Mais soudain, la silhouette de Ronnie est passée devant la porte. Elle ne s'est même pas arrêtée. Elle a filé au bout du couloir pour s'enfermer dans sa chambre. On a entendu sa porte claquer.

« Putain de merde », a chuchoté Robbie. Il n'a pas pu s'empêcher de rire. C'était un rire de soulagement. « On a eu chaud. »

« Un peu trop chaud à mon goût », a dit Pete. Il a passé la tête dans le couloir pour s'assurer que la porte de sa fille était bien fermée. « Je me demande ce qu'elle a ? »

« Tu ferais mieux de ne pas lui demander tout de suite », a dit Robbie en montrant l'entrejambe de son père. Une large tache humide s'étalait sur le devant de son caleçon. C’était le reste de sperme qui s'écoulait encore lentement de sa queue fatiguée.

Pete a regardé en bas et a hoché la tête. « Tu as raison. Je vais prendre une douche, m'habiller et j'irai lui parler avant que ta mère n'arrive. »

« Je vais faire pareil », a dit Robbie. Il a hésité, puis juste avant que son père ne sorte, il a ajouté : « Au fait, je veux te parler d'un truc. C'est important. »

« Ah bon ? »

« Mais ça peut attendre, a dit Robbie. Va prendre ta douche. »

« Tu es sûr, fiston ? »

« Oui papa. J'en suis sûr. »

Pete s'est approché pour embrasser Robbie profondément. Robbie a grogné de frustration en sentant son sexe se redresser à nouveau.

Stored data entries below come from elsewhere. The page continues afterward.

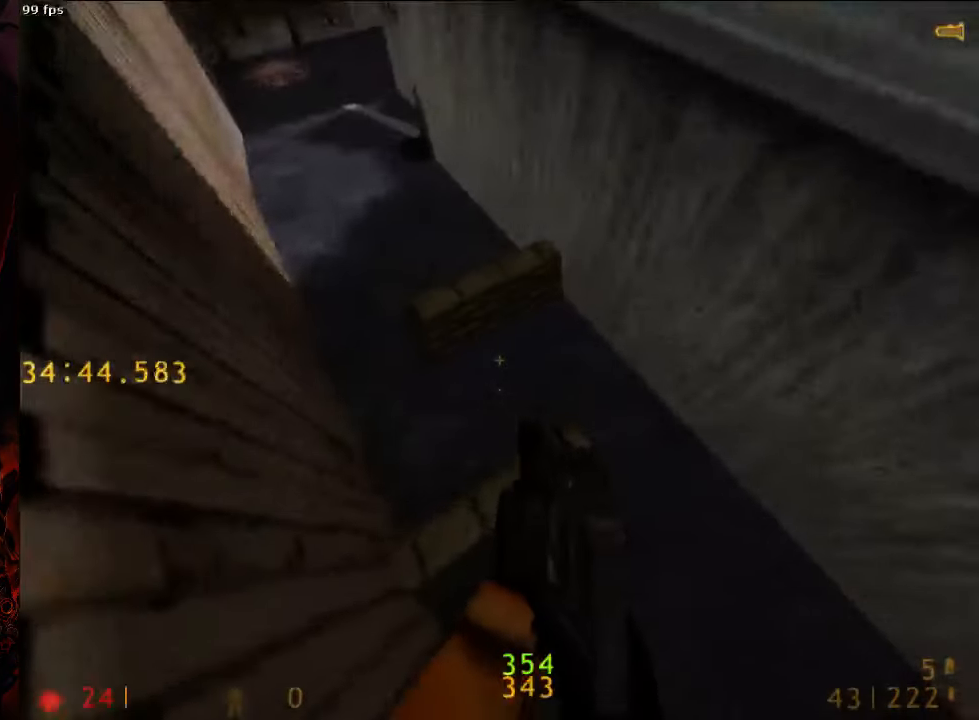
{"keys": ["w"], "mouse": [], "events": [[63, "a", "up"], [63, "s", "down"], [146, "s", "up"], [417, "a", "down"], [417, "w", "down"], [500, "a", "up"]]}
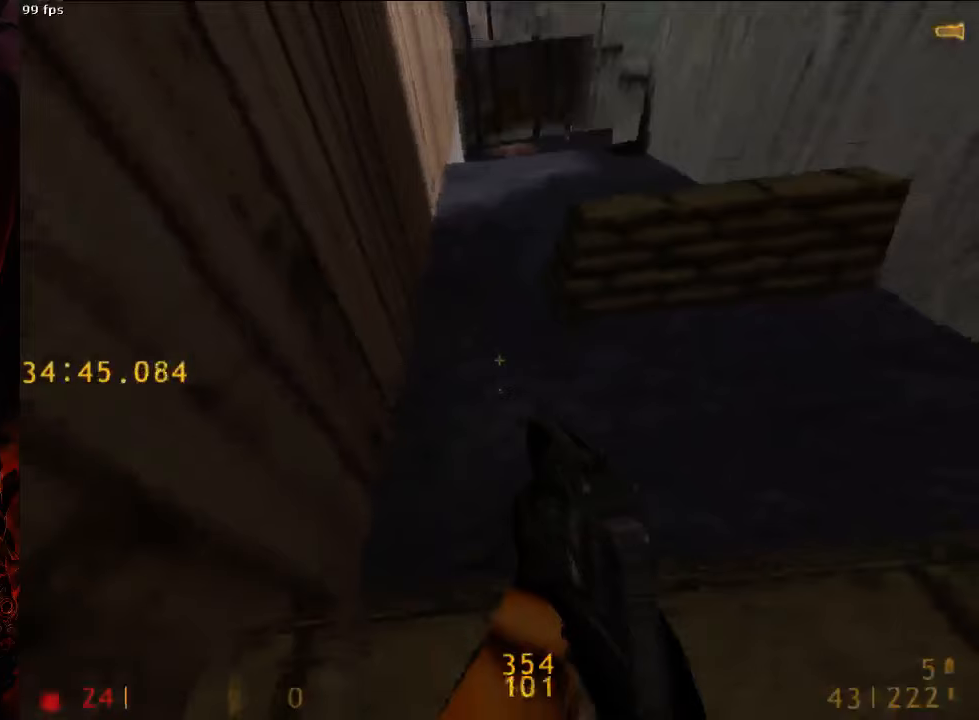
{"keys": ["d", "w"], "mouse": [], "events": [[438, "d", "down"]]}
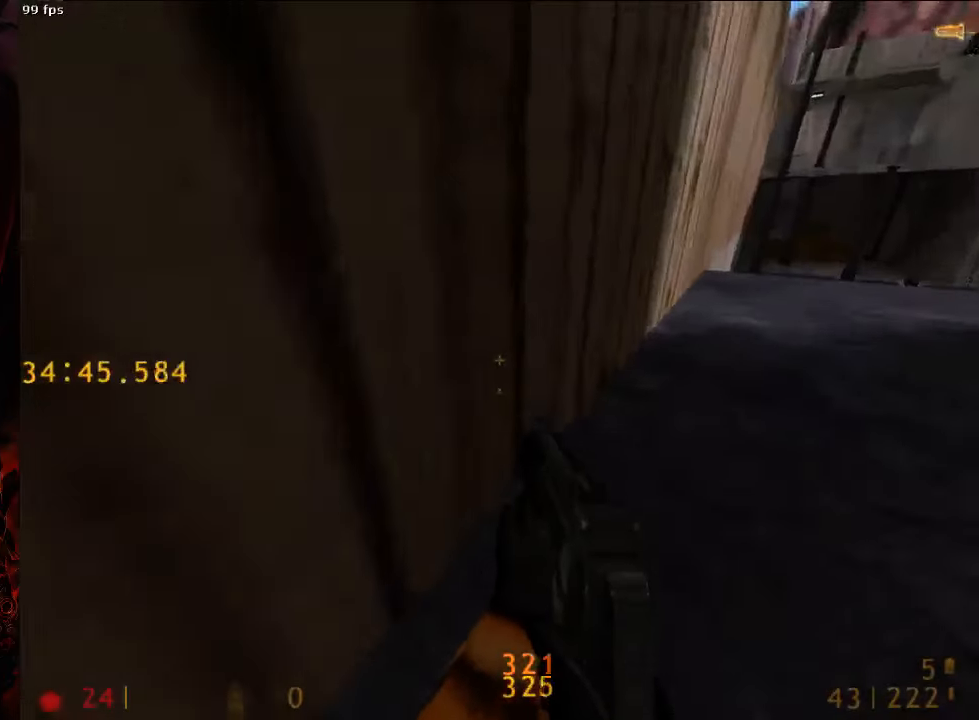
{"keys": ["a", "space"], "mouse": [], "events": [[333, "a", "down"], [333, "space", "down"], [375, "d", "up"], [375, "w", "up"]]}
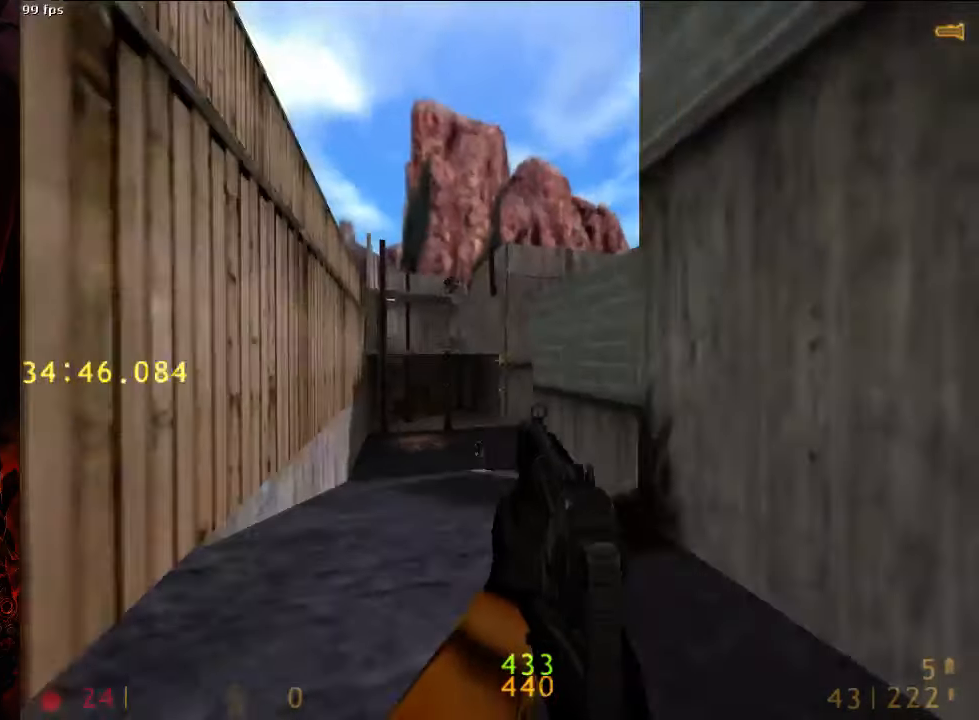
{"keys": ["a", "space"], "mouse": [], "events": [[42, "d", "down"], [63, "a", "up"], [250, "mouse_right", "down"], [271, "a", "down"], [313, "d", "up"], [375, "mouse_right", "up"]]}
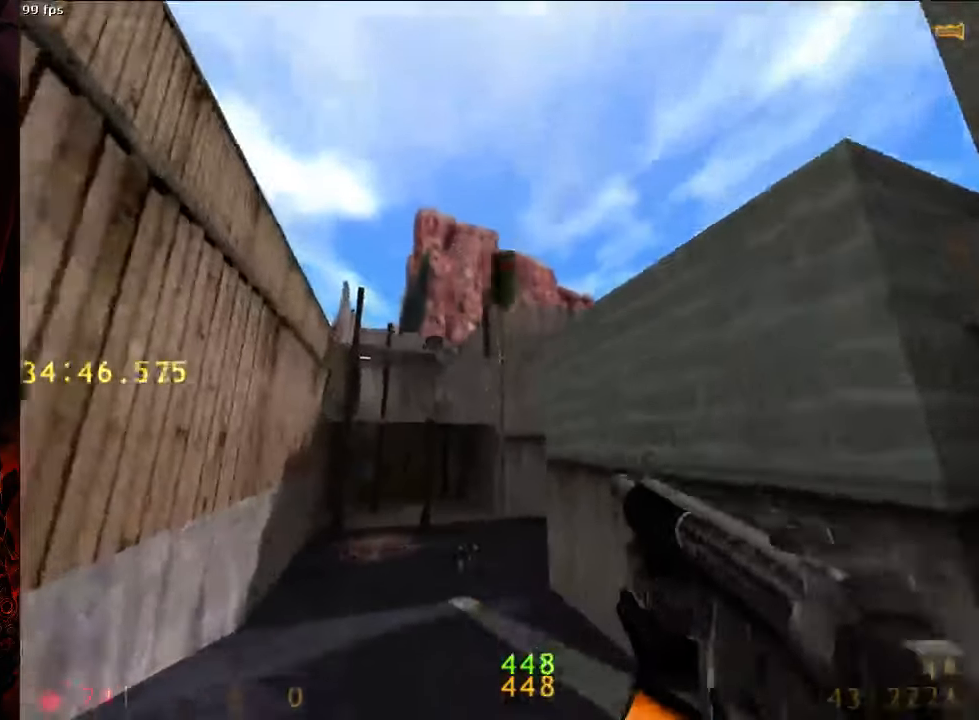
{"keys": ["a", "space"], "mouse": [], "events": []}
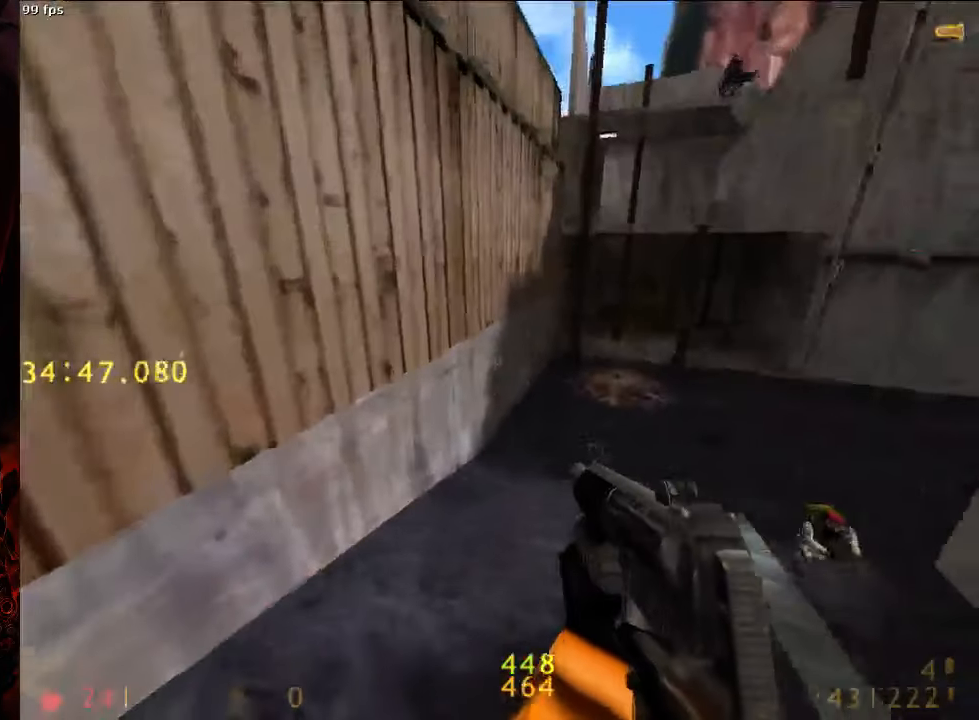
{"keys": ["d", "space"], "mouse": [], "events": [[63, "a", "up"], [63, "d", "down"], [333, "5", "down"], [458, "5", "up"]]}
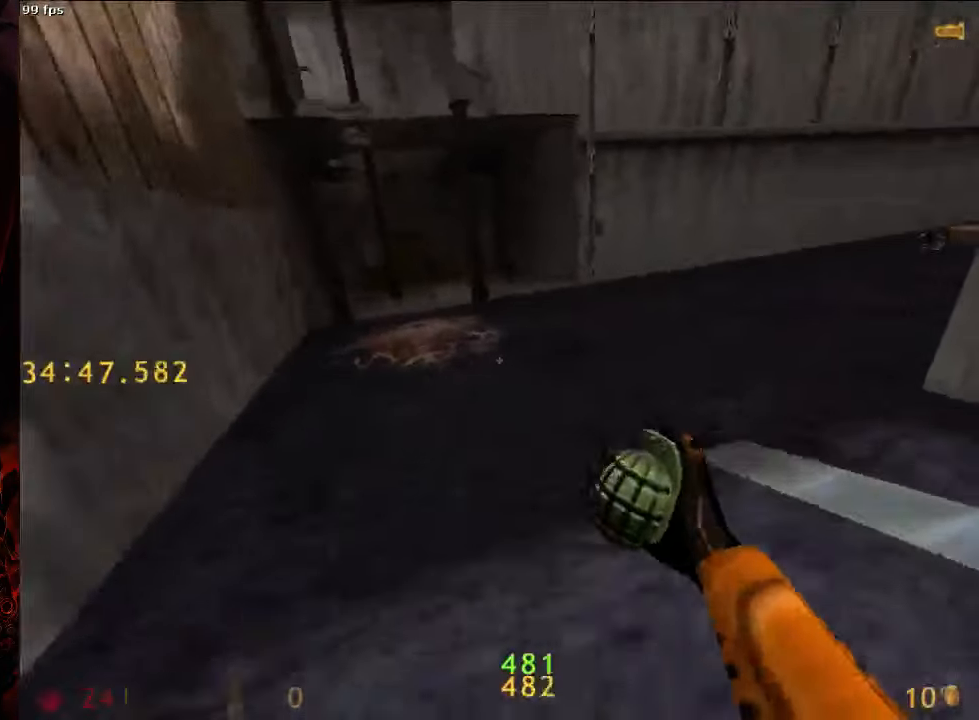
{"keys": ["d", "space"], "mouse": ["left"], "events": [[292, "mouse_left", "down"]]}
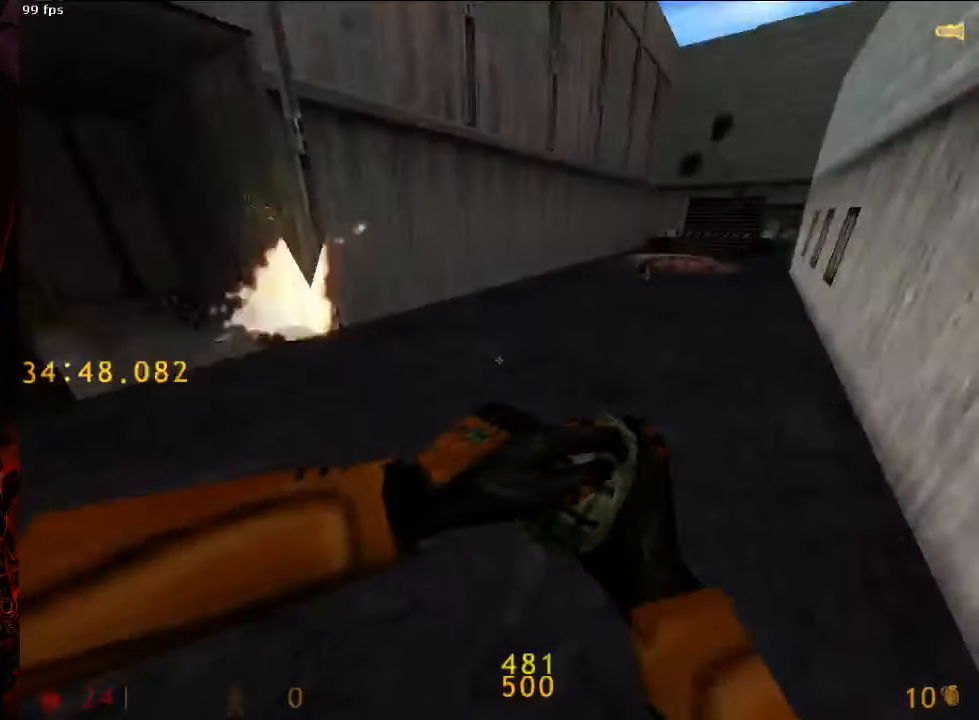
{"keys": ["d", "space"], "mouse": [], "events": [[167, "mouse_left", "up"]]}
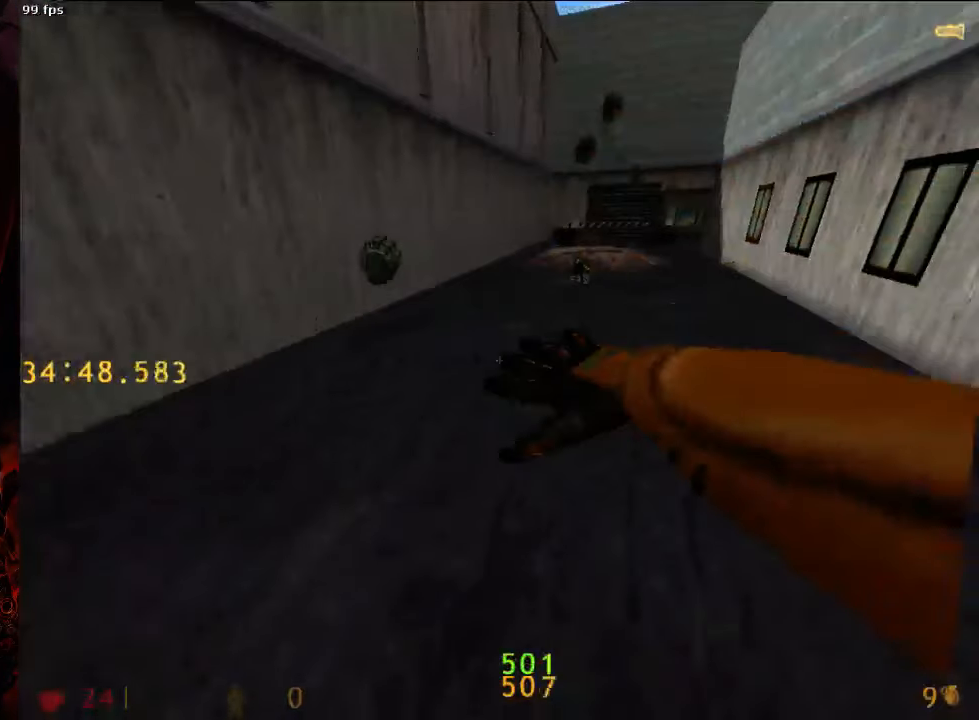
{"keys": ["a", "space"], "mouse": [], "events": [[417, "a", "down"], [417, "d", "up"]]}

« Pourquoi tu me fais ça ? » s'est-il plaint.

Pete lui a empoigné l'entrejambe. « Si on avait plus de temps... »

Il a lâché prise, a donné un dernier baiser rapide à Robbie et a quitté la pièce.

Robbie a pris sa douche. Le temps qu'il se sèche et s'habille, sa mère était déjà rentrée. Ronnie n'était toujours pas sortie de sa chambre. Robbie voulait aller lui parler, mais il se doutait que c'était à cause de son petit ami, Brandon. Il n'avait aucune envie de parler de ce connard. Brandon était en terminale, dans la même classe que Robbie. Dire qu'ils se détestaient était un euphémisme. Robbie n'était pas surpris que Brandon soit sorti avec sa sœur juste pour l'emmerder. Il ne comprenait vraiment pas ce que Ronnie lui trouvait.

« Robbie ! Tu as laissé ton sac en bas ! »

Robbie a entendu sa mère crier et il a soupiré. Il est descendu à contrecœur, le cul encore un peu sensible après ce qu'il venait de prendre, pour ramasser son sac.

« Où est ton père ? a demandé sa mère en rangeant les courses. Je dois lui parler. »

« Je ne sais pas », a menti Robbie.

« Ne me prends pas sur ce ton condescendant, jeune homme, a dit sa mère en lui lançant un regard noir. Je ne suis pas d'humeur aujourd'hui. »

Robbie a pris son sac sans rien répondre.

« Le dîner sera prêt dans une heure, a-t-elle ajouté alors qu'il remontait. Sois à l'heure, pas avec cinq minutes de retard comme d'habitude. Et va trouver ton père tout de suite. Je dois lui parler. »

Robbie a poussé un gros soupir. Il n'avait pas encore eu l'occasion de parler de son voyage avec Kevin et Jayden à son beau-père. Sa mère était déjà pénible alors qu'ils n'avaient même pas commencé à discuter de leur journée.

Il avait envie de lui faire un doigt d'honneur juste pour voir sa réaction, mais il s'est contenté de dire : « D'accord, maman. ». Un sourire malicieux s'est affiché sur son visage en retournant dans sa chambre. Sa mère faisait encore sa chieuse, mais Robbie savait une chose qu'il faisait mieux qu'elle. C'était le plus beau des bras d'honneur qu'il pouvait lui faire. Il a posé son sac et est allé rejoindre son beau-père.